Psionic powers are real, and most mystics focus on clairvoyance or “prescience.” The main mystic order is an all-female group called the Bene Gesserit, who are embarked on a subtle breeding program with male nobility to create a male offspring called the Kwisatz Haderach – the one whose prescience will allow him to “bridge space and time.”

Despite the advanced features of this society, it is basically a combination of corporatism and feudalism where noble families under an Imperial dynasty rule the galaxy in order to preserve the trade routes and the flow of spice to the planets. As the story starts, Arrakis is ruled by the House Harkonnen, the most corrupt, dysfunctional and perverted family to hold a position of authority prior to the Trump Organization. But the Emperor has recently handed their fief over to the House Atreides, which centers on the foresighted Duke Leto (Oscar Isaac), his Bene Gesserit consort Lady Jessica (Rebecca Ferguson), and their only son, Paul (Timothee Chalamet). Paul is developing prescient abilities from a young age, which are periodically tested by the Bene Gesserit on suspicion that he is their prophesied leader. As the family moves to Dune, Paul is also haunted by visions of a young girl who turns out to be a Fremen named Chani (Zendaya). Chani and Paul seem to have a psychic bond, or perhaps Paul is seeking out Chani because she is the only being in the galaxy who is more ethereally pretty than he is. Meanwhile, it is unclear exactly why the Atreides were granted control of the planet, and Leto (rightly) suspects a courtly trap.

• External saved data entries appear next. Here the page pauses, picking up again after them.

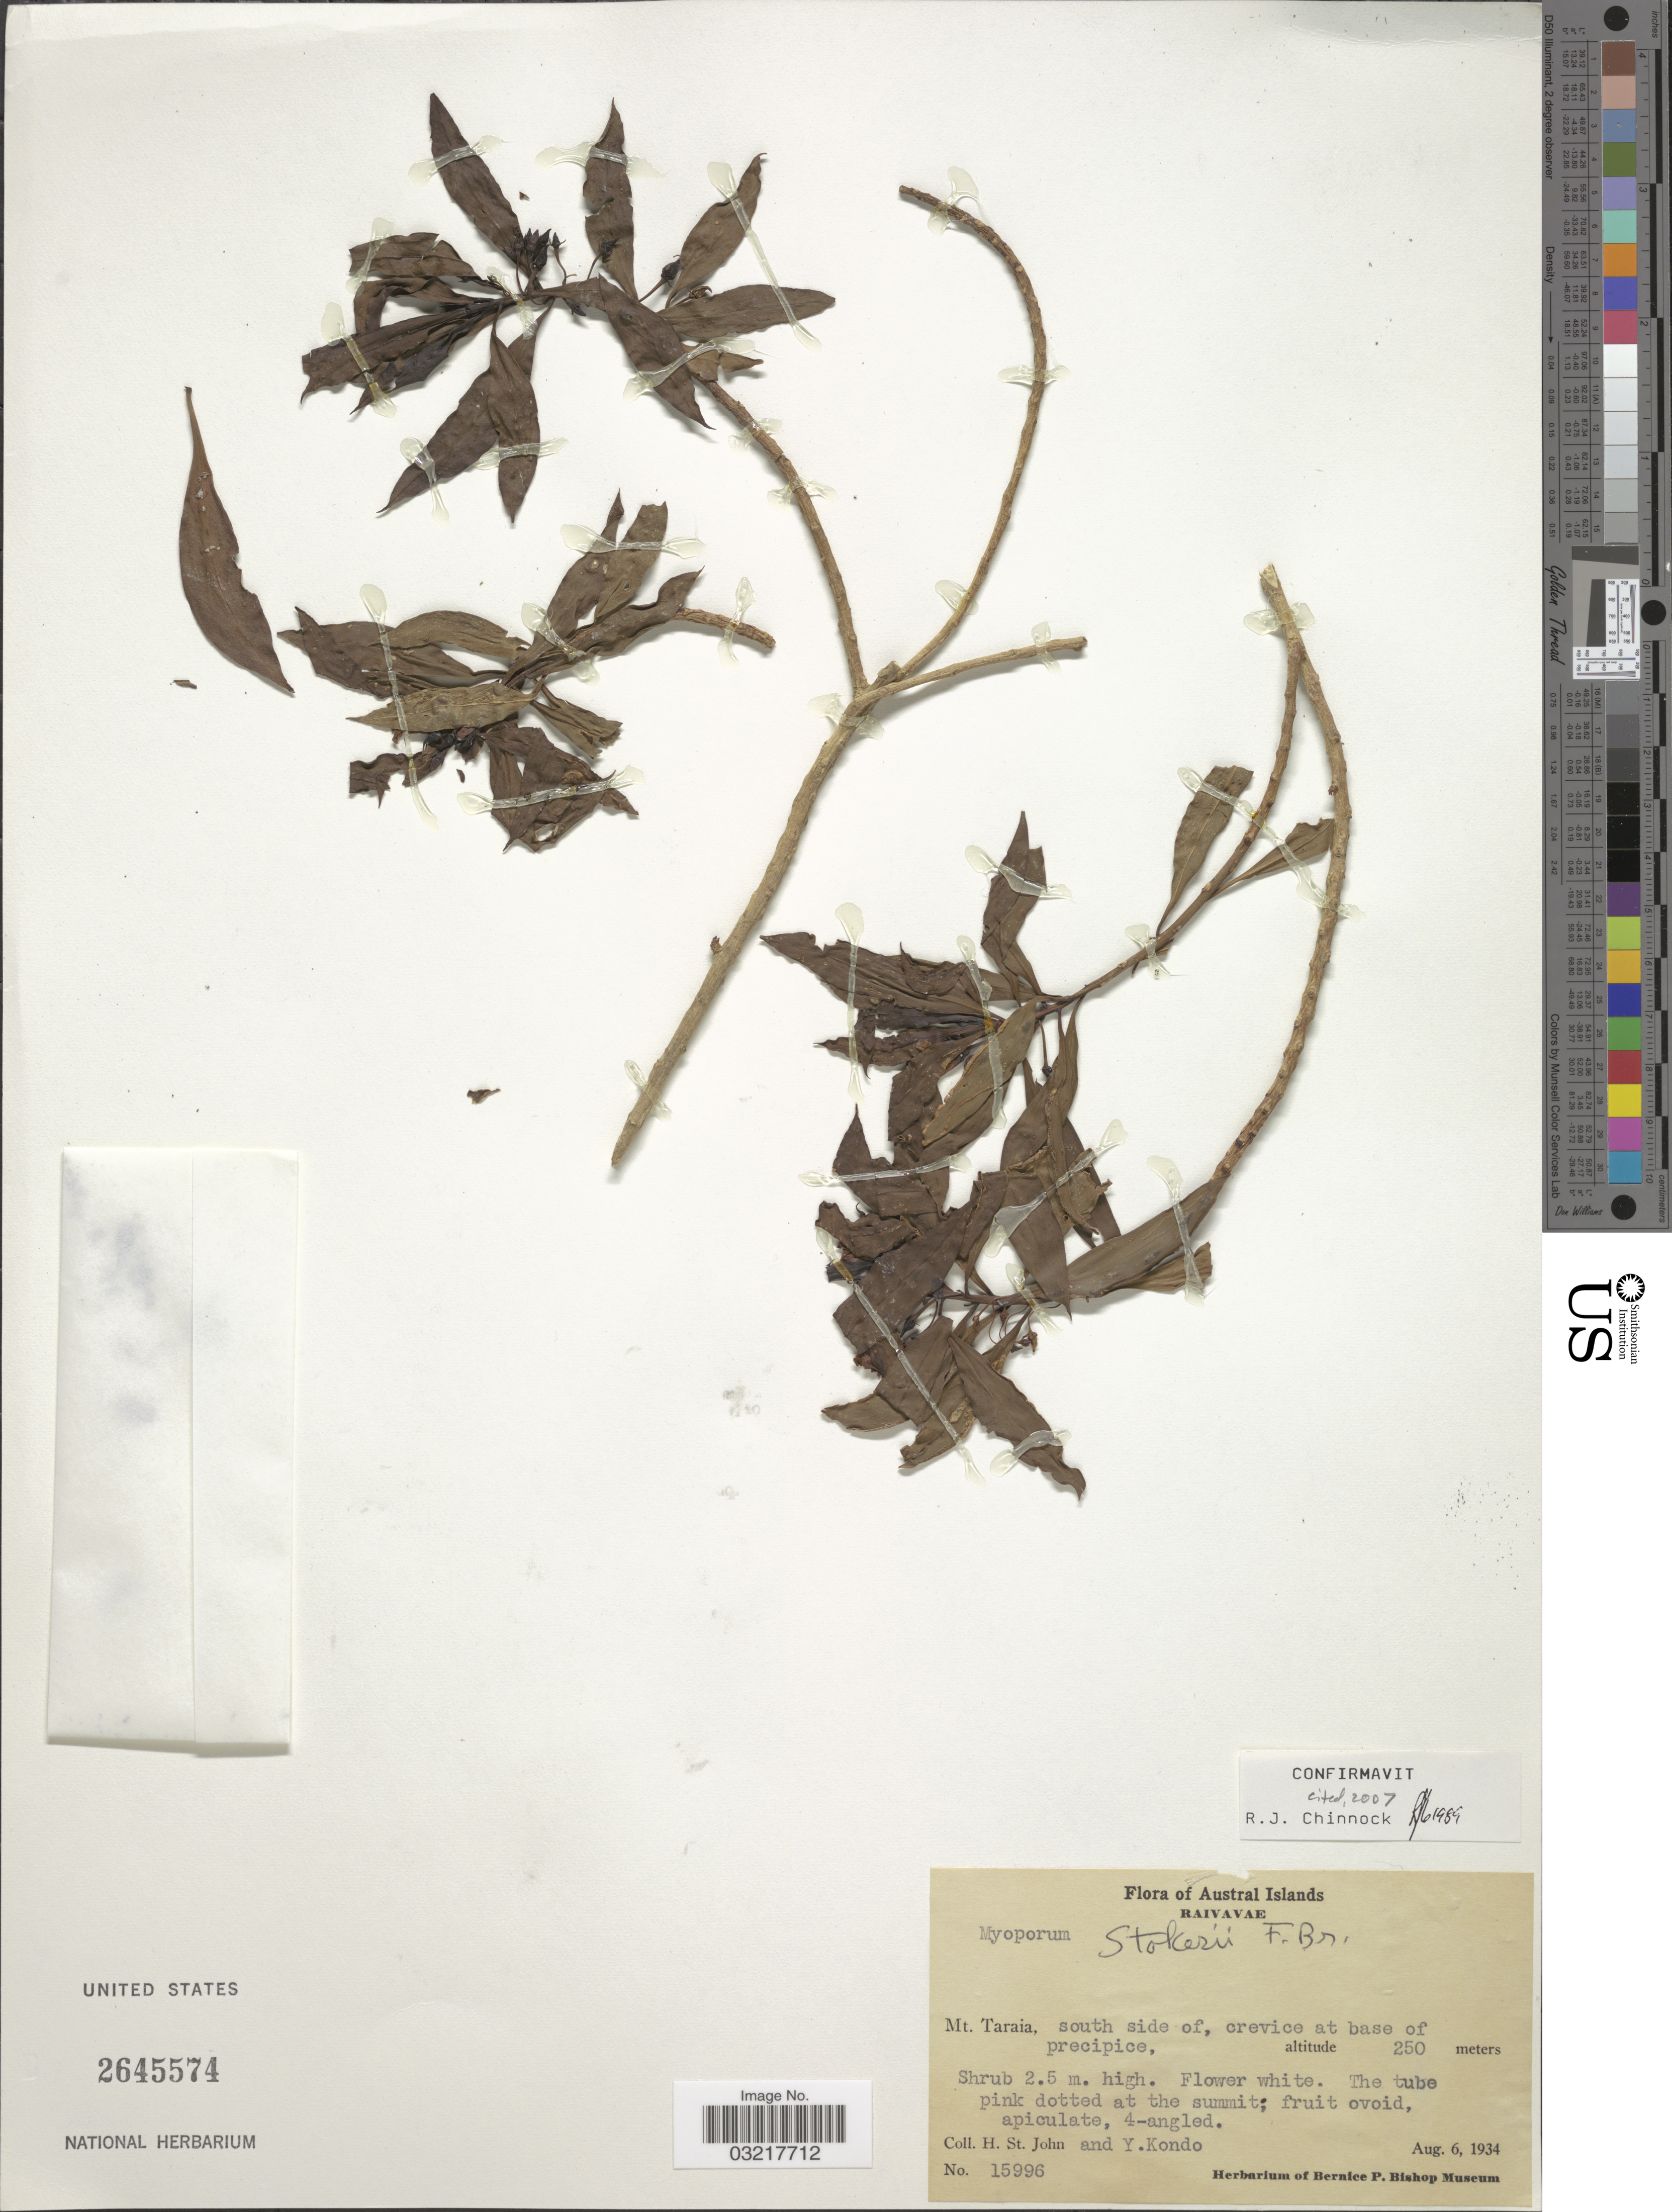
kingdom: Plantae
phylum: Tracheophyta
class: Magnoliopsida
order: Lamiales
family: Scrophulariaceae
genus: Myoporum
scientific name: Myoporum stokesii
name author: F. Br.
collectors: H. St. John & Y. Kondo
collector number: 15996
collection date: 1934-08-06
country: French Polynesia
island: Raivavae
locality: Austral Islands. Raivavae. Mt. Taraia, south side of, crevice at base of precipice.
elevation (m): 250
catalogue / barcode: US 2645574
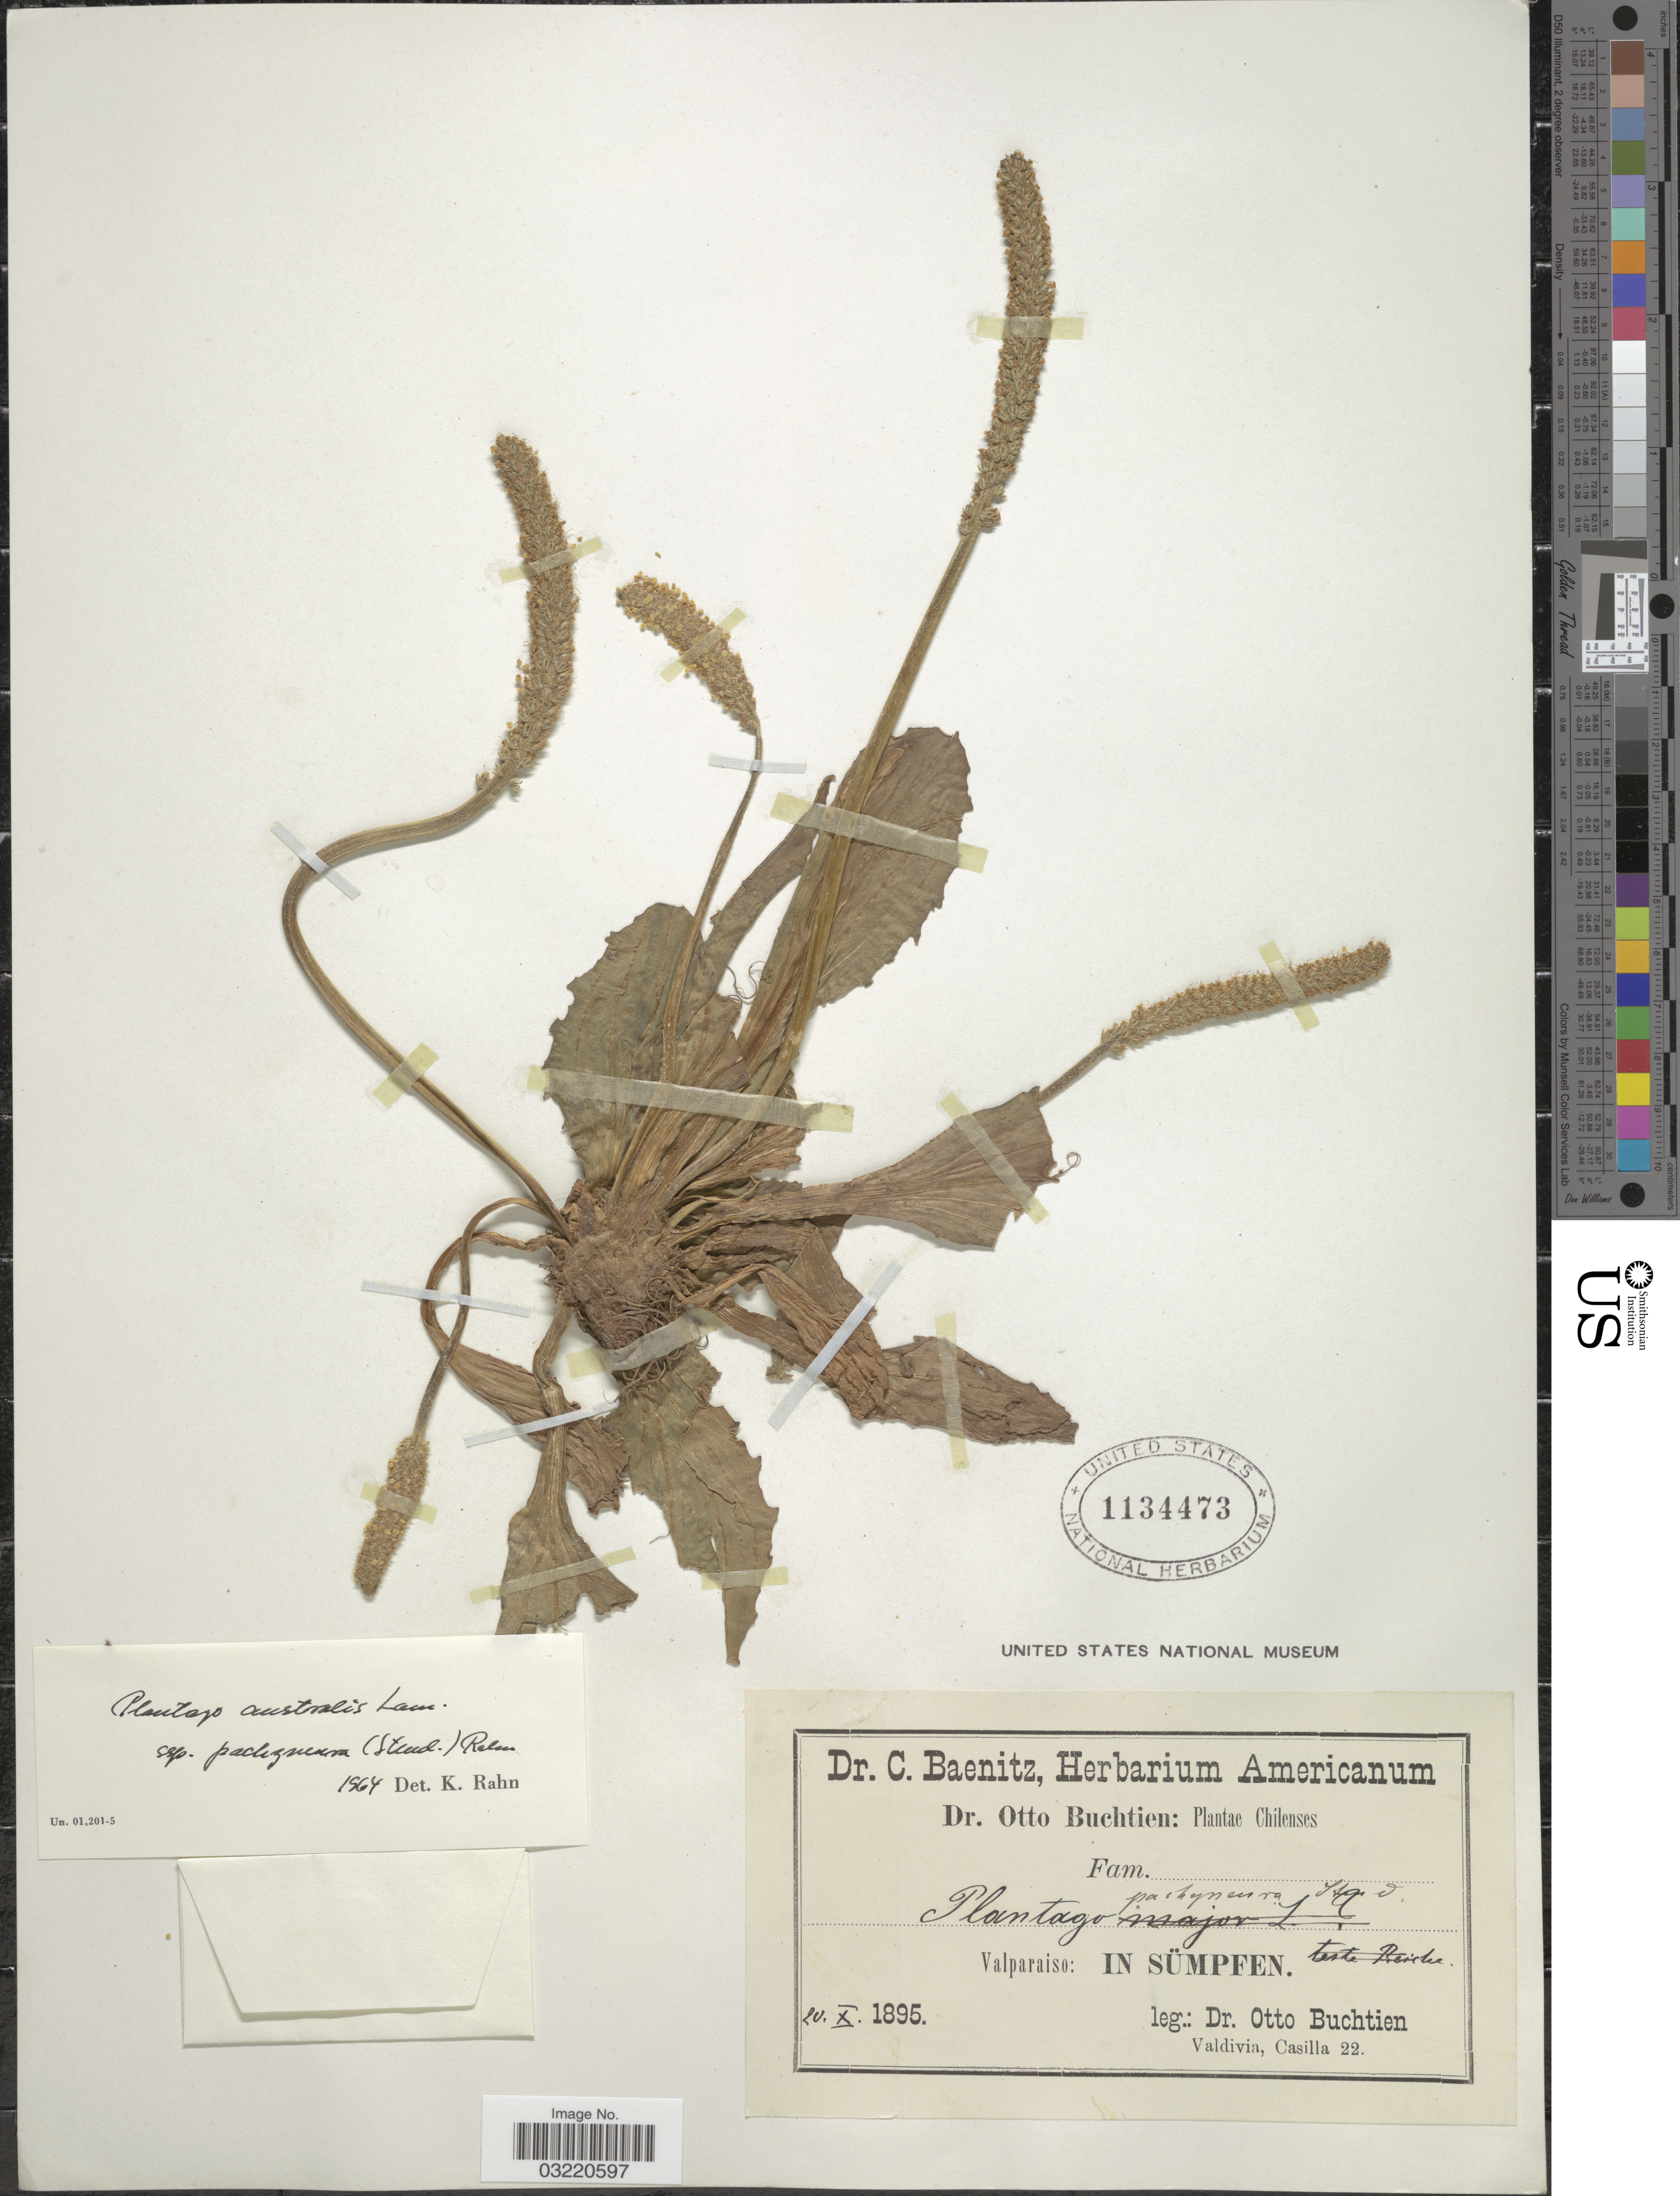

The Dune franchise expanded considerably from the original novel, but Dune itself, with its extremely long and involved storyline, has long been considered an unfilmable property. This is best demonstrated by the fact that the most famous adaptation before now was directed by David Lynch, who has produced more unfilmable narratives than any other director in America, yet everyone (including Lynch) thinks he got it wrong. So everyone was asking how Denis Villeneuve was going to fit it all in to one movie. The obvious choice he made was: not to. The other more successful adaptation prior to now was a SciFi Channel production from 2000, which was done as a miniseries. This film ends at about the point in the original story when things start to get interesting. The sequel (which is now planned) is supposed to be the second part of the novel after Paul begins to live among the Fremen and plans a confrontation with the Emperor. So while the movie is marketed as Dune, the title credit clearly shows it as “Dune – Part One”.

As it is, Villeneuve’s Dune basically impresses on sheer scale. Like, everyone remembers the first scene of the original Star Wars where Leia’s ship is pursued by an Imperial Star Destroyer that sweeps over the movie screen. Well, the people in Dune use ships that make a Star Destroyer look like a Winnebago. It’s a pretty good action movie, when it gets to that point. It has good to great acting, with Josh Brolin and Jason Momoa being their usual badass selves as Gurney Halleck and Duncan Idaho respectively, and Chalamet giving an intense performance as the “little boy” who is starting to realize his true potential, even as it terrifies him. This movie doesn’t capture the exotic, decadent weirdness of the setting like Lynch’s movie, but then the only director who could beat Lynch for exotic decadent weirdness actually decided he couldn’t film Dune. Villeneuve takes the project seriously, and that sense of scale goes from the sweeping visuals to the often overwhelming sound effects. Meaning, that while Dune is streaming on HBO Max, this is a movie that must be seen in a theater.

Just don’t buy anything else while you’re there. I mean really, they can drop a matinee ticket down to five bucks, but they charge $5.99 for a bottled water or small soda?